While I'm no CGI expert, I thought those effects here were really good, and helped bring Burroughs' vision to the screen in a way that wouldn't have been nearly so convincing with, say, 50s-era effects. Putting the youthful Edgar Rice Burroughs (1875-1950) into the framing story was an interesting touch --but unfortunately, in 1881, he'd have been a six-year-old child! That's a quibble, though; on the whole, I think this film is a winner.
Werner, great review. I liked the film a lot myself and have watched it half a dozen times already, which is NOT something I do with most films. I didn't particularly like JC's character early in the movie, but I came to accept it. Some elements of the character were certainly more realistic than the ERB version.
Thanks, Charles! Yes, I too wasn't sure how to take the movie version of Carter early on; but after I learned about the tragedy he had gone through, I came to be more understanding of where he was coming from.
Glad you liked it, John! (Actually, it wasn't meant to be a real review, just my comment on the film --but my comments tend to get a bit long-winded sometimes. :-) )
Werner wrote: "Glad you liked it, John! (Actually, it wasn't meant to be a real review, just my comment on the film --but my comments tend to get a bit long-winded sometimes. :-) )"Nah, it's good stuff!
I thought the film was quite good but it never really took off if you see what I mean. It was obviously a high budget affair and looks good. My main criticism of the film though is that, for me, it does not capture the spirit or the atmosphere of the books. And I love the books.

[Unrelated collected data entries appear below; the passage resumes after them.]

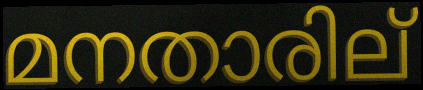
മനതാരില്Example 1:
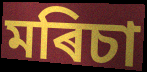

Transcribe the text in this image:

মৰিচা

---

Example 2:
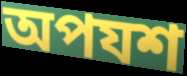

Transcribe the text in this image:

অপযশ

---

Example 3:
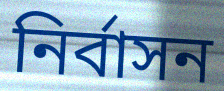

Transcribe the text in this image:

নিৰ্বাসন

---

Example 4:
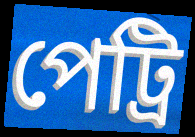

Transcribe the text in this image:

পেট্ৰি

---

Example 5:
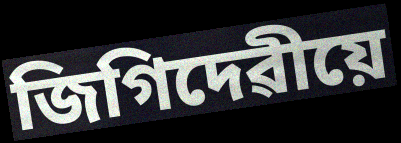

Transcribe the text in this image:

জিগিদেৱীয়ে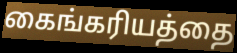
கைங்கரியத்தை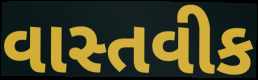
વાસ્તવીક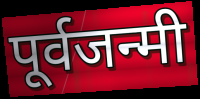
पूर्वजन्मी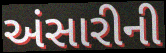
અંસારીની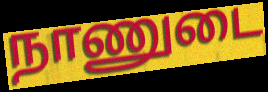
நாணுடை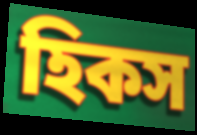
হিকস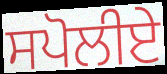
ਸਪੋਲੀਏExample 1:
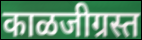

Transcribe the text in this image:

काळजीग्रस्त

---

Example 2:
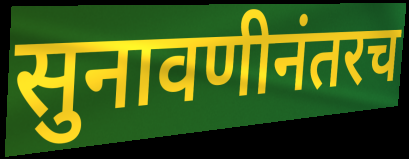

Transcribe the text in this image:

सुनावणीनंतरच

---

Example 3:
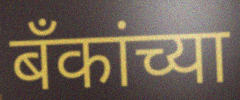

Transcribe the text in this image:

बॅंकांच्या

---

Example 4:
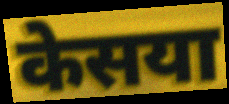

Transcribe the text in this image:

केसया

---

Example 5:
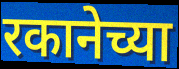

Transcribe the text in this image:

रकानेच्या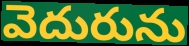
వెదురును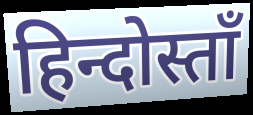
हिन्दोस्ताँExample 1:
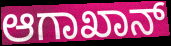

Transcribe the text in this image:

ಆಗಾಖಾನ್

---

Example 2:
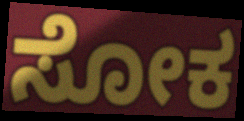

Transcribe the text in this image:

ಸೋಕ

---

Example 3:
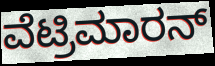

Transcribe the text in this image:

ವೆಟ್ರಿಮಾರನ್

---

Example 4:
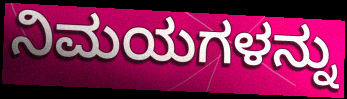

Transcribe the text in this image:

ನಿಮಯಗಳನ್ನು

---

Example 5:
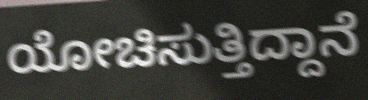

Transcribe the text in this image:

ಯೋಚಿಸುತ್ತಿದ್ದಾನೆ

I enjoyed the film, it wasn't a faithful adaption of any particular story but that's not typically a deal killer for me. The issues involved that kneecapped the potential success of the movie had to do with behind the scenes issues. Mainly a director whose experience was in animation and had no live action experience. This resulted in massive reshoots that bloated the budget. Combined with a lack of promotion the movie was doomed as far as box office numbers go.